Dry fire with a primer I assume? You are just adding fouling to the area you just cleaned of fouling. Sort of defeats the purpose.


----------



## Peck (Feb 1, 2004)

I found a "special" small wire brush made by T/C for cleaning the plug. I did not know they made such a thing. It should work good. The torch tip cleaner idea scares me a little. Tip cleaners are more or less small round files. I would be concerned about making the hole bigger. My plug is stainless steel which could be easily cut with a file.


----------



## jmoser (Sep 11, 2002)

Peck said:


> I found a "special" small wire brush made by T/C for cleaning the plug. I did not know they made such a thing. It should work good. The torch tip cleaner idea scares me a little. Tip cleaners are more or less small round files. I would be concerned about making the hole bigger. My plug is stainless steel which could be easily cut with a file.

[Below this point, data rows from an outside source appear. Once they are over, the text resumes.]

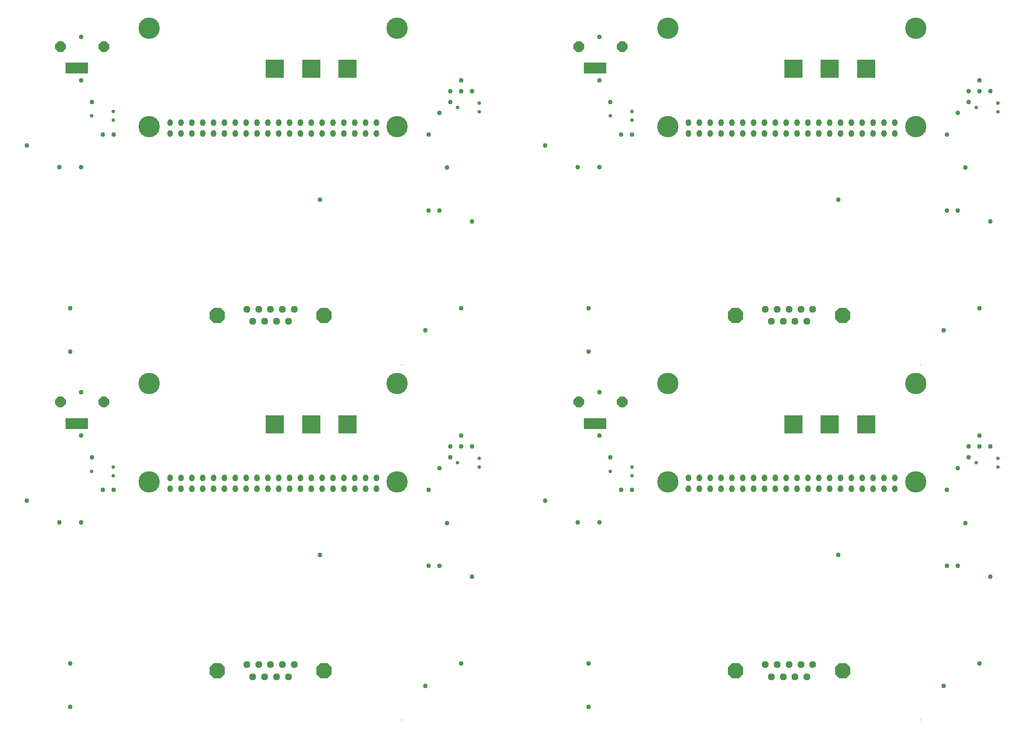
<source format=gbs>
G04*
G04 #@! TF.GenerationSoftware,Altium Limited,Altium Designer,19.0.8 (182)*
G04*
G04 Layer_Color=16711935*
%FSLAX25Y25*%
%MOIN*%
G70*
G01*
G75*
%ADD68O,0.05118X0.06299*%
%ADD71C,0.03347*%
%ADD133C,0.19685*%
%ADD134P,0.06818X8X202.5*%
%ADD135P,0.15341X8X202.5*%
%ADD136C,0.00800*%
%ADD137P,0.10499X8X22.5*%
%ADD138C,0.05300*%
%ADD139R,0.21000X0.10429*%
%ADD140C,0.04304*%
%ADD141R,0.16800X0.16800*%
D68*
X200286Y238032D02*
D03*
Y248031D02*
D03*
X210286Y238032D02*
D03*
Y248031D02*
D03*
X220286Y238032D02*
D03*
Y248031D02*
D03*
X230286Y238032D02*
D03*
Y248031D02*
D03*
X240286Y238032D02*
D03*
Y248031D02*
D03*
X250286Y238032D02*
D03*
Y248031D02*
D03*
X260286Y238032D02*
D03*
Y248031D02*
D03*
X270286Y238032D02*
D03*
Y248031D02*
D03*
X280286Y238032D02*
D03*
Y248031D02*
D03*
X290286Y238032D02*
D03*
Y248031D02*
D03*
X300286Y238032D02*
D03*
Y248031D02*
D03*
X310286Y238032D02*
D03*
Y248031D02*
D03*
X320286Y238032D02*
D03*
Y248031D02*
D03*
X330286Y238032D02*
D03*
Y248031D02*
D03*
X340286Y238032D02*
D03*
Y248031D02*
D03*
X350286Y238032D02*
D03*
Y248031D02*
D03*
X360286Y238032D02*
D03*
Y248031D02*
D03*
X370286Y238032D02*
D03*
Y248031D02*
D03*
X390286D02*
D03*
Y238032D02*
D03*
X380286Y248031D02*
D03*
Y238032D02*
D03*
X677773D02*
D03*
Y248031D02*
D03*
X687773Y238032D02*
D03*
Y248031D02*
D03*
X697773Y238032D02*
D03*
Y248031D02*
D03*
X707773Y238032D02*
D03*
Y248031D02*
D03*
X717773Y238032D02*
D03*
Y248031D02*
D03*
X727773Y238032D02*
D03*
Y248031D02*
D03*
X737773Y238032D02*
D03*
Y248031D02*
D03*
X747773Y238032D02*
D03*
Y248031D02*
D03*
X757773Y238032D02*
D03*
Y248031D02*
D03*
X767773Y238032D02*
D03*
Y248031D02*
D03*
X777773Y238032D02*
D03*
Y248031D02*
D03*
X787773Y238032D02*
D03*
Y248031D02*
D03*
X797773Y238032D02*
D03*
Y248031D02*
D03*
X807773Y238032D02*
D03*
Y248031D02*
D03*
X817773Y238032D02*
D03*
Y248031D02*
D03*
X827773Y238032D02*
D03*
Y248031D02*
D03*
X837773Y238032D02*
D03*
Y248031D02*
D03*
X847773Y238032D02*
D03*
Y248031D02*
D03*
X867773D02*
D03*
Y238032D02*
D03*
X857773Y248031D02*
D03*
Y238032D02*
D03*
X200286Y565519D02*
D03*
Y575519D02*
D03*
X210286Y565519D02*
D03*
Y575519D02*
D03*
X220286Y565519D02*
D03*
Y575519D02*
D03*
X230286Y565519D02*
D03*
Y575519D02*
D03*
X240286Y565519D02*
D03*
Y575519D02*
D03*
X250286Y565519D02*
D03*
Y575519D02*
D03*
X260286Y565519D02*
D03*
Y575519D02*
D03*
X270286Y565519D02*
D03*
Y575519D02*
D03*
X280286Y565519D02*
D03*
Y575519D02*
D03*
X290286Y565519D02*
D03*
Y575519D02*
D03*
X300286Y565519D02*
D03*
Y575519D02*
D03*
X310286Y565519D02*
D03*
Y575519D02*
D03*
X320286Y565519D02*
D03*
Y575519D02*
D03*
X330286Y565519D02*
D03*
Y575519D02*
D03*
X340286Y565519D02*
D03*
Y575519D02*
D03*
X350286Y565519D02*
D03*
Y575519D02*
D03*
X360286Y565519D02*
D03*
Y575519D02*
D03*
X370286Y565519D02*
D03*
Y575519D02*
D03*
X390286D02*
D03*
Y565519D02*
D03*
X380286Y575519D02*
D03*
Y565519D02*
D03*
X677773D02*
D03*
Y575519D02*
D03*
X687773Y565519D02*
D03*
Y575519D02*
D03*
X697773Y565519D02*
D03*
Y575519D02*
D03*
X707773Y565519D02*
D03*
Y575519D02*
D03*
X717773Y565519D02*
D03*
Y575519D02*
D03*
X727773Y565519D02*
D03*
Y575519D02*
D03*
X737773Y565519D02*
D03*
Y575519D02*
D03*
X747773Y565519D02*
D03*
Y575519D02*
D03*
X757773Y565519D02*
D03*
Y575519D02*
D03*
X767773Y565519D02*
D03*
Y575519D02*
D03*
X777773Y565519D02*
D03*
Y575519D02*
D03*
X787773Y565519D02*
D03*
Y575519D02*
D03*
X797773Y565519D02*
D03*
Y575519D02*
D03*
X807773Y565519D02*
D03*
Y575519D02*
D03*
X817773Y565519D02*
D03*
Y575519D02*
D03*
X827773Y565519D02*
D03*
Y575519D02*
D03*
X837773Y565519D02*
D03*
Y575519D02*
D03*
X847773Y565519D02*
D03*
Y575519D02*
D03*
X867773D02*
D03*
Y565519D02*
D03*
X857773Y575519D02*
D03*
Y565519D02*
D03*
D71*
X148046Y250187D02*
D03*
Y258187D02*
D03*
X128046Y254187D02*
D03*
X465167Y262079D02*
D03*
X485167Y266079D02*
D03*
Y258079D02*
D03*
X625533Y250187D02*
D03*
Y258187D02*
D03*
X605533Y254187D02*
D03*
X942653Y262079D02*
D03*
X962654Y266079D02*
D03*
Y258079D02*
D03*
X148046Y577674D02*
D03*
Y585674D02*
D03*
X128046Y581674D02*
D03*
X465167Y589566D02*
D03*
X485167Y593566D02*
D03*
Y585566D02*
D03*
X625533Y577674D02*
D03*
Y585674D02*
D03*
X605533Y581674D02*
D03*
X942653Y589566D02*
D03*
X962654Y593566D02*
D03*
Y585566D02*
D03*
D133*
X409420Y335000D02*
D03*
Y244449D02*
D03*
X181074D02*
D03*
Y335000D02*
D03*
X886907D02*
D03*
Y244449D02*
D03*
X658561D02*
D03*
Y335000D02*
D03*
X409420Y662487D02*
D03*
Y571936D02*
D03*
X181074D02*
D03*
Y662487D02*
D03*
X886907D02*
D03*
Y571936D02*
D03*
X658561D02*
D03*
Y662487D02*
D03*
D134*
X314644Y76000D02*
D03*
X303739D02*
D03*
X292833D02*
D03*
X281928D02*
D03*
X271022D02*
D03*
X309192Y64819D02*
D03*
X298286D02*
D03*
X287381D02*
D03*
X276475D02*
D03*
X792131Y76000D02*
D03*
X781226D02*
D03*
X770320D02*
D03*
X759415D02*
D03*
X748509D02*
D03*
X786679Y64819D02*
D03*
X775773D02*
D03*
X764868D02*
D03*
X753962D02*
D03*
X314644Y403487D02*
D03*
X303739D02*
D03*
X292833D02*
D03*
X281928D02*
D03*
X271022D02*
D03*
X309192Y392306D02*
D03*
X298286D02*
D03*
X287381D02*
D03*
X276475D02*
D03*
X792131Y403487D02*
D03*
X781226D02*
D03*
X770320D02*
D03*
X759415D02*
D03*
X748509D02*
D03*
X786679Y392306D02*
D03*
X775773D02*
D03*
X764868D02*
D03*
X753962D02*
D03*
D135*
X342026Y70410D02*
D03*
X243640D02*
D03*
X819513D02*
D03*
X721128D02*
D03*
X342026Y397896D02*
D03*
X243640D02*
D03*
X819513D02*
D03*
X721128D02*
D03*
D136*
X413738Y25039D02*
D03*
X891225D02*
D03*
X413738Y352526D02*
D03*
X891225D02*
D03*
D137*
X99286Y318000D02*
D03*
X139286D02*
D03*
X576773D02*
D03*
X616773D02*
D03*
X99286Y645487D02*
D03*
X139286D02*
D03*
X576773D02*
D03*
X616773D02*
D03*
D138*
X109286Y298000D02*
D03*
X119286D02*
D03*
X586773D02*
D03*
X596773D02*
D03*
X109286Y625487D02*
D03*
X119286D02*
D03*
X586773D02*
D03*
X596773D02*
D03*
D139*
X114286Y298215D02*
D03*
X591773D02*
D03*
X114286Y625702D02*
D03*
X591773D02*
D03*
D140*
X468286Y77000D02*
D03*
X108286Y37000D02*
D03*
Y77000D02*
D03*
X148286Y237000D02*
D03*
X458286Y267000D02*
D03*
Y277000D02*
D03*
X468286D02*
D03*
X478286D02*
D03*
X468286Y287000D02*
D03*
X438286Y237000D02*
D03*
X448286Y257000D02*
D03*
X68286Y227000D02*
D03*
X128286Y267000D02*
D03*
X118286Y287000D02*
D03*
X138286Y237000D02*
D03*
X118286Y327000D02*
D03*
Y207000D02*
D03*
X98286D02*
D03*
X338286Y177000D02*
D03*
X448286Y167000D02*
D03*
X435239Y56500D02*
D03*
X455238Y206500D02*
D03*
X478286Y157000D02*
D03*
X438286Y167000D02*
D03*
X945773Y77000D02*
D03*
X585773Y37000D02*
D03*
Y77000D02*
D03*
X625773Y237000D02*
D03*
X935773Y267000D02*
D03*
Y277000D02*
D03*
X945773D02*
D03*
X955773D02*
D03*
X945773Y287000D02*
D03*
X915773Y237000D02*
D03*
X925773Y257000D02*
D03*
X545773Y227000D02*
D03*
X605773Y267000D02*
D03*
X595773Y287000D02*
D03*
X615773Y237000D02*
D03*
X595773Y327000D02*
D03*
Y207000D02*
D03*
X575773D02*
D03*
X815773Y177000D02*
D03*
X925773Y167000D02*
D03*
X912725Y56500D02*
D03*
X932725Y206500D02*
D03*
X955773Y157000D02*
D03*
X915773Y167000D02*
D03*
X468286Y404487D02*
D03*
X108286Y364487D02*
D03*
Y404487D02*
D03*
X148286Y564487D02*
D03*
X458286Y594487D02*
D03*
Y604487D02*
D03*
X468286D02*
D03*
X478286D02*
D03*
X468286Y614487D02*
D03*
X438286Y564487D02*
D03*
X448286Y584487D02*
D03*
X68286Y554487D02*
D03*
X128286Y594487D02*
D03*
X118286Y614487D02*
D03*
X138286Y564487D02*
D03*
X118286Y654487D02*
D03*
Y534487D02*
D03*
X98286D02*
D03*
X338286Y504487D02*
D03*
X448286Y494487D02*
D03*
X435239Y383987D02*
D03*
X455238Y533987D02*
D03*
X478286Y484487D02*
D03*
X438286Y494487D02*
D03*
X945773Y404487D02*
D03*
X585773Y364487D02*
D03*
Y404487D02*
D03*
X625773Y564487D02*
D03*
X935773Y594487D02*
D03*
Y604487D02*
D03*
X945773D02*
D03*
X955773D02*
D03*
X945773Y614487D02*
D03*
X915773Y564487D02*
D03*
X925773Y584487D02*
D03*
X545773Y554487D02*
D03*
X605773Y594487D02*
D03*
X595773Y614487D02*
D03*
X615773Y564487D02*
D03*
X595773Y654487D02*
D03*
Y534487D02*
D03*
X575773D02*
D03*
X815773Y504487D02*
D03*
X925773Y494487D02*
D03*
X912725Y383987D02*
D03*
X932725Y533987D02*
D03*
X955773Y484487D02*
D03*
X915773Y494487D02*
D03*
D141*
X296786Y297500D02*
D03*
X330286D02*
D03*
X363786D02*
D03*
X774273D02*
D03*
X807773D02*
D03*
X841273D02*
D03*
X296786Y624987D02*
D03*
X330286D02*
D03*
X363786D02*
D03*
X774273D02*
D03*
X807773D02*
D03*
X841273D02*
D03*
M02*

</source>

I agree - nothing abrasive as you will enlarge the hole. I match the wire gauge drill to the clean flash hole dia - it cuts only the carbon but won't enlarge the hole with gentle finger turning only as the bit is a couple .001"s smaller than the hole.


----------



## WALLDADY (Feb 3, 2002)

I have been told that when you are done cleaning the breach plug , nipple , barrel , that you should always fire off a cap . No matter how much you try , or with what , there is always a slight bit of moisture residue . The fired cap eliminates that . Before I load my gun , after its been sitting around or in the cabinet for a while , I always snap off a cap . Just in case of any moisture in the breach or barrel .

Good Luck and Safe Trips ,,,,,,,,,,,,,,,,,,,,,,,,,, Walldady


----------